Zu Abschnitt VI – Finanzierung

Schulgeldfreiheit und eine Ausbildungsvergütung sind sinnvoll, wenn sie für alle Auszubildenden gleichermaßen erfolgen.

Eine Finanzierung der Ausbildung darf dabei aber nicht allein zu Lasten der Versichertengemeinschaft geschehen. Einer generellen Verschiebung der fachschulischen Ausbildung in die Strukturen der Krankenhausfinanzierung steht der DBSV kritisch gegenüber. Stattdessen sollten die Aufwendungen einer Schulgeldbefreiung und von Ausbildungsvergütungen aus Steuermitteln finanziert werden.

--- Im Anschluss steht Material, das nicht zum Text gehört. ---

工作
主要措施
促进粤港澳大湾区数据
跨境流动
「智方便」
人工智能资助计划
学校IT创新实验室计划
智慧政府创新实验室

Bei der Einführung von Schulgeldfreiheit und ggf. Ausbildungsvergütungen ist in jedem Fall sicherzustellen, dass die fachgerechte blinden- und sehbehindertenspezifische Ausbildung, die bislang an besonderen Einrichtungen erfolgt und dort unter Einbindung von Auszubildenden ohne Behinderungen weitgehend inklusiv organisiert wird, erhalten bleibt. Wie bislang schon, muss es also auch künftig möglich sein, dass die Berufsförderungswerke inklusive Ausbildungsgänge anbieten können. Bei einer Schulgeldfreiheit und der Zahlung von Ausbildungsvergütungen müssen die entstehenden Aufwendungen für die Unterrichtung der Teilnehmenden ohne Behinderung damit unabhängig vom Lernort (also auch bei einer Ausbildung in einer inklusiven Lerngruppe z. B. eines Berufsförderungswerkes) von der öffentlichen Hand getragen werden.